Gazetenin birinci sayfasında alt alta iki haber yer aldı. Birincisinde Mısır’da iktidardaki Yüksek Askeri Konsey’in (YAK) emrindeki askeri polisin Tahrir meydanında göstericilere uyguladığı vahşet (haklı olarak) kınanıyor. Ama BirGün bel altından bir darbe fırsatını kaçırmıyor. Haberin manşeti “Mısır’da ‘bahar’ değil vahşet!” Yani demeye getiriyor ki, ne baharı (bizim zaten benimsemediğimiz bir terim), ne devrimi? Mısır’da bildiğiniz vahşi diktatörlüklerden biri var. Altındaki ikinci haber ise Çek Cumhuriyeti’nin eski cumhurbaşkanı ve oyun yazarı Vaclav Havel’in ölümünü bildiriyor. Başlık şu: “‘Kadife devrim’in öncüsü öldü”. BirGün’ün “kadife devrim” olarak nitelediği şey, 1989’da (Çekler ve Slovaklar henüz aynı ülke içinde yaşarken) Çekoslovakya’nın halkının ayağa kalktığı olaylar dizisi sonucunda bu ülkede rejimin çökmesi. Sert bir rejim altında büyük kitlesel olaylar yaşandığı halde kimsenin burnu kanamadığı için, Batı basını buna “kadife devrim” adını takmıştı.Çöktü de ne oldu? Çekoslovakya, 1947’den itibaren büyük üretim ve dolaşım araçlarında kamu mülkiyeti ve merkezi planlama temelinde işleyen, yani kapitalizmin ilga edilmiş olduğu bir sosyo-ekonomik düzene sahipti. Kimileri bunu “sosyalizm” diye niteliyordu, kimileri “komünizm”. Bizim geleneğimizde bu ülkelere “bürokratik olarak yozlaşmış işçi devleti” denir. Ama hangi isimle anarsanız anın, Çekoslovakya kapitalist değildi. 1989 olaylarından sonra kapitalizme geri döndü. BirGün gazetesi kapitalizmin yeniden tesis edilmesinin önünü açan olaya “devrim” adını veriyor!

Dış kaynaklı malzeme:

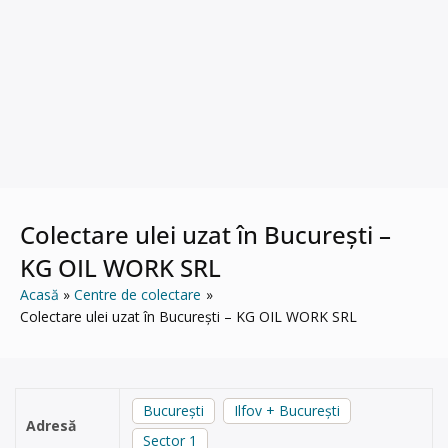
Colectare ulei uzat în București –
KG OIL WORK SRL
Acasă
Centre de colectare
Colectare ulei uzat în București – KG OIL WORK SRL
București
Ilfov + București
Adresă
Sector 1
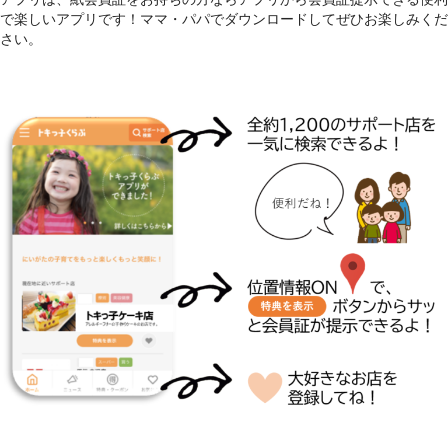
で楽しいアプリです！ママ・パパでダウンロードしてぜひお楽しみくだ
さい。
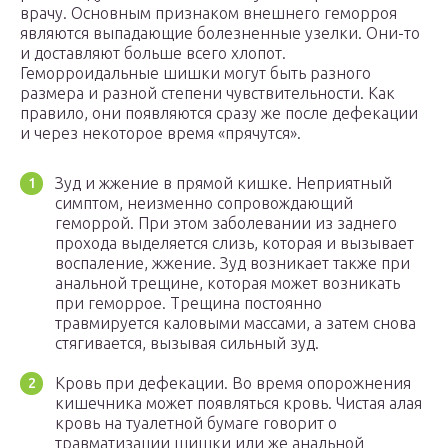
врачу. Основным признаком внешнего геморроя
являются выпадающие болезненные узелки. Они-то
и доставляют больше всего хлопот.
Геморроидальные шишки могут быть разного
размера и разной степени чувствительности. Как
правило, они появляются сразу же после дефекации
и через некоторое время «прячутся».
Зуд и жжение в прямой кишке. Неприятный
симптом, неизменно сопровождающий
геморрой. При этом заболевании из заднего
прохода выделяется слизь, которая и вызывает
воспаление, жжение. Зуд возникает также при
анальной трещине, которая может возникать
при геморрое. Трещина постоянно
травмируется каловыми массами, а затем снова
стягивается, вызывая сильный зуд.
Кровь при дефекации. Во время опорожнения
кишечника может появляться кровь. Чистая алая
кровь на туалетной бумаге говорит о
травматизации шишки или же анальной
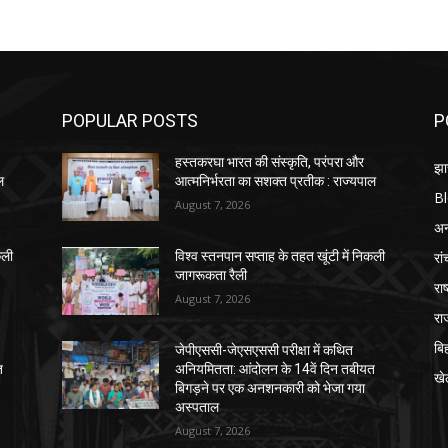
POPULAR POSTS
P
हस्तकरघा भारत की संस्कृति, परंपरा और
झा
ल
आत्मनिर्भरता का सशक्त प्रतीक : राज्यपाल
B
August 7, 2026
अन्
रां
कली
विश्व स्तनपान सप्ताह के तहत खूंटी में निकली
जागरूकता रैली
राष
August 7, 2026
रा
बि
जेपीएससी-जेएसएससी परीक्षा में कथित
त
अनियमितता: आंदोलन के 14वें दिन तबीयत
खे
बिगड़ने पर एक अनशनकारी को भेजा गया
अस्पताल
August 7, 2026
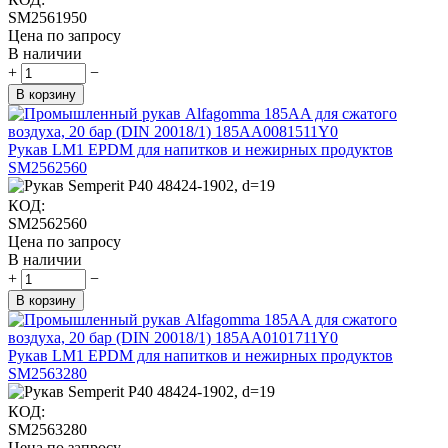
SM2561950
Цена по запросу
В наличии
+
−
В корзину
Рукав LM1 EPDM для напитков и нежирных продуктов
SM2562560
КОД:
SM2562560
Цена по запросу
В наличии
+
−
В корзину
Рукав LM1 EPDM для напитков и нежирных продуктов
SM2563280
КОД:
SM2563280
Цена по запросу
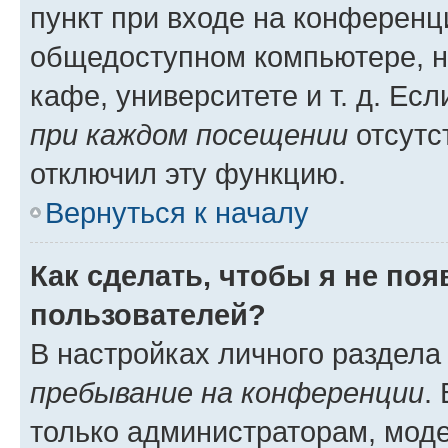
пункт при входе на конференц
общедоступном компьютере, н
кафе, университете и т. д. Есл
при каждом посещении
отсутст
отключил эту функцию.
Вернуться к началу
Как сделать, чтобы я не по
пользователей?
В настройках личного раздел
пребывание на конференции
.
только администраторам, моде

Doğu Avrupa diye anılan ülkelerin bazılarında kitlelerin devrimci karakter taşıyabilecek ve bürokratik yozlaşmayı aşarak sosyalizme geçişin yolunu açabilecek isyanları, çeşitli nedenlerle liberalizmin, emperyalist Batı’ya yamanmanın, sonunda da kapitalizmin yeniden tesisinin yolunu döşedi. O gün kafaların karışmasını anlamak mümkün. Ama bugün, 22 yıl sonra kapitalizmin yeniden tesisini “devrim” diye nitelemeye ne diyeceğimizi bilemiyoruz.
BirGün yazı işleri bunu becerir de, BirGün’ün köşe yazarı durur mu? Ertesi gün sendikacı yazar Yaşar Seyman bayrağı devralıyor. Havel’e “heval” diyor! Havel’in ölümü için “derin acısını” dile getiriyor. “Kadife Devrim’in öncüsünü” “geride bıraktıkları” ile anıyor. Nedir Havel’in geride bıraktıkları? Bazı tiyatro oyunları ve kapitalistleşmiş iki ülke: Çek Cumhuriyeti ve Slovakya. Havel Çekoslovakya’da kapitalist restorasyon hareketinin lideriydi. Yaşar Seyman kapitalizmin yeniden kurulmasında bu kadar mı sevinilecek bir şeyler buluyor?
Israrla söylüyoruz. Solun yaşadığı tahribatın içine devrimleri ve karşı devrimleri tanıyamamak hastalığı da katıldı. Mısır’da devrimciler, yarı yolda tıkanmış bir devrimin önünü açmak için canlarını veriyorlar, BirGün “ne baharı?” diye soruyor. Ama kapitalizmin yeniden kurulmasını devrim diye selamlıyor.
Eskiden yönünü kaybetmişlere “sağına sarmısak, soluna soğan” mı önerilirdi?